Enquanto o peso meio-médio Curtis Blaydes e o atacante Volkov têm sido melhores que ele na jaula até o momento, Almeida vê um confronto de estilo bem diferente com o bicampeão do Contender Series, Dana White.
“Kuneev é uma pessoa muito perigosa. É por isso que ninguém concordou em lutar com ele”, disse Malhadinho. “Todo mundo pensa que ele venceu a luta contra Curtis Blaydes, mas vou lá fazer o meu jogo, sair com a vitória e voltar ao caminho do cinturão novamente.”
Jailton também falou sobre as lições aprendidas com sua derrota por decisão para Volkov.
“Não há derrota. Há aprendizado. Controlei a batalha em alto nível. Mas claramente faltou agressividade. Fui treinado para isso. Mas não estava confiante o suficiente para agir. Acho que são só os detalhes”, analisou o brasileiro.
Um homem de verdade não pode ter duas faces.
Almeida, 34 anos, é o lutador brasileiro com melhor classificação no peso pesado. Começou a carreira no esporte em 2012 e estreou no UFC em 2022. Ao longo da carreira, o baiano registrou 22 vitórias, sendo 21 por paralisação, e já perdeu quatro vezes. Almeida pode pendurar o chapéu com vitórias sobre jogadores como Derrick Lewis, Jersinho Rosenstruk e Sergei Spivak.
No transmissão No início desta semana, o peso pesado conversou com o jornalista Laerte Viana sobre sua mágoa em relação às críticas do comentarista do UFC e ex-campeão peso pesado Daniel Cormier. Ele soube dos comentários negativos de Cormier durante uma conversa com Tom Aspinall nos bastidores do UFC Abu Dhabi, durante sua semana de luta com Volkov.

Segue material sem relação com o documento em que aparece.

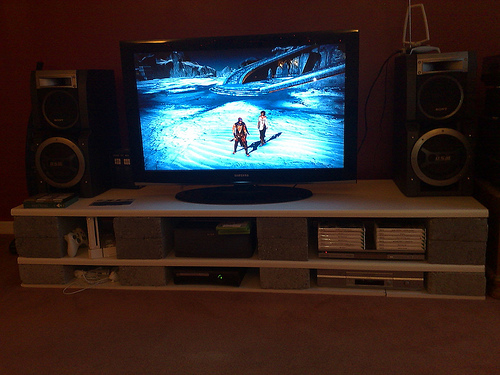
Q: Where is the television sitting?
A: On a shelf.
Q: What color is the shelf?
A: White.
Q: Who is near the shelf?
A: No one.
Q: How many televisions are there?
A: One.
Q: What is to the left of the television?
A: A speaker.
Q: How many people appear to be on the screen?
A: Two.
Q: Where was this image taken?
A: In a living room.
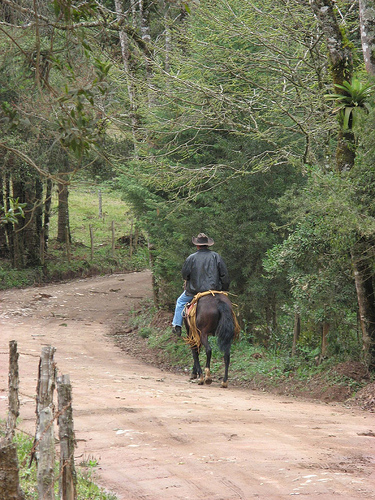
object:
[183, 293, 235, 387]
horse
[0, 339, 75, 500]
fence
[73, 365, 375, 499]
road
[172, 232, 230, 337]
man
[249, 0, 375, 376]
tree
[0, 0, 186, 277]
trees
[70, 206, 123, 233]
grass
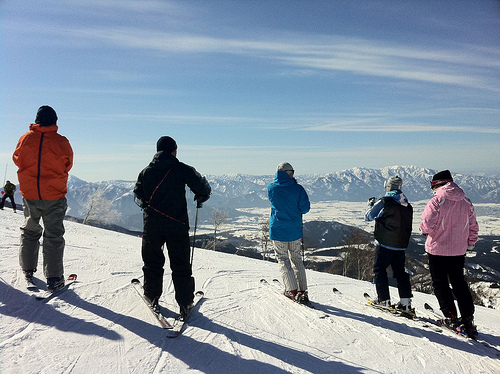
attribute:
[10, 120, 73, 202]
jacket — orange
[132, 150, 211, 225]
jacket — black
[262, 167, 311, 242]
jacket — blue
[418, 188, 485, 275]
jacket — pink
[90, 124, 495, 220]
mountain range — long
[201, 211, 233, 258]
tree — bare, leafless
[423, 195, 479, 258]
jacket — pink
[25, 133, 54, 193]
stripe — black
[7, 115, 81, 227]
jacket — orange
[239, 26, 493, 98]
clouds — white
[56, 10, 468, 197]
sky — blue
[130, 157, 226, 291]
ski outfit — black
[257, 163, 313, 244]
coat — blue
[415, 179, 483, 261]
coat — pink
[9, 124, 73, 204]
coat — orange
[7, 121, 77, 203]
coat — orange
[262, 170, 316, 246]
coat — blue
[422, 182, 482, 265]
coat — pink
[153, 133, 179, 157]
hat — black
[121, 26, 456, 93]
clouds — white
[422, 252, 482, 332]
pants — black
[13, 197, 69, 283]
pants — grey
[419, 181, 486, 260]
jacket — pink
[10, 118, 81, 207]
jacket — red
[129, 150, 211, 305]
snowsuit — black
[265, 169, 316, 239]
jacket — blue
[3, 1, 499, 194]
sky — blue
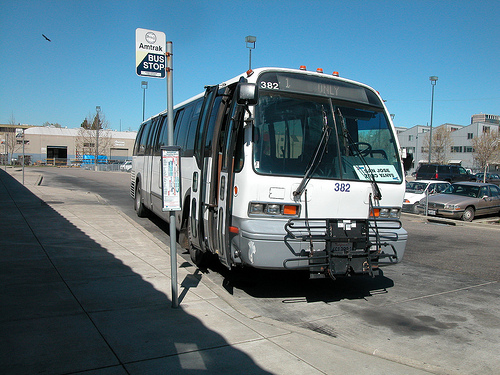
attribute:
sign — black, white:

“Cormier é uma ótima pessoa”, Almeida pretendia dizer primeiro. “Eu sempre provoco ele, mas acho que (o que ele disse sobre mim) foi pouco profissional da parte dele. Porque aquele homem estava sussurrando para outros atletas. Mesmo sendo funcionário do UFC, ele não tinha o direito de fazer isso. Acho que é um desrespeito comigo. Eu o trato como um ícone. Sempre fui um ídolo do esporte. E aí ele vai e fala isso, você fica decepcionado.”
O irritado brasileiro continuou: “Aí ele postou um pedido de desculpas, mas não estávamos na cabeça de ninguém. Vou deixar essa situação passar. Eu sou um homem e falo o que penso. Não digo nada pelas costas de ninguém. Se eu disser algo bom, eu digo. Se eu disser algo ruim, eu falo. Eu disse na frente de todos. Papai me ensinou que sempre serei um homem, não importa o que aconteça. Se chegar a hora de ele falar comigo”, falarei com ele. Se ele não falar comigo, foda-se ele, mas acho que é isso que os não-homens fariam. Se você sussurrar no ouvido de alguém sobre alguém que sempre o respeitou, eu sempre o trato bem para ele falar mal de mim desse jeito.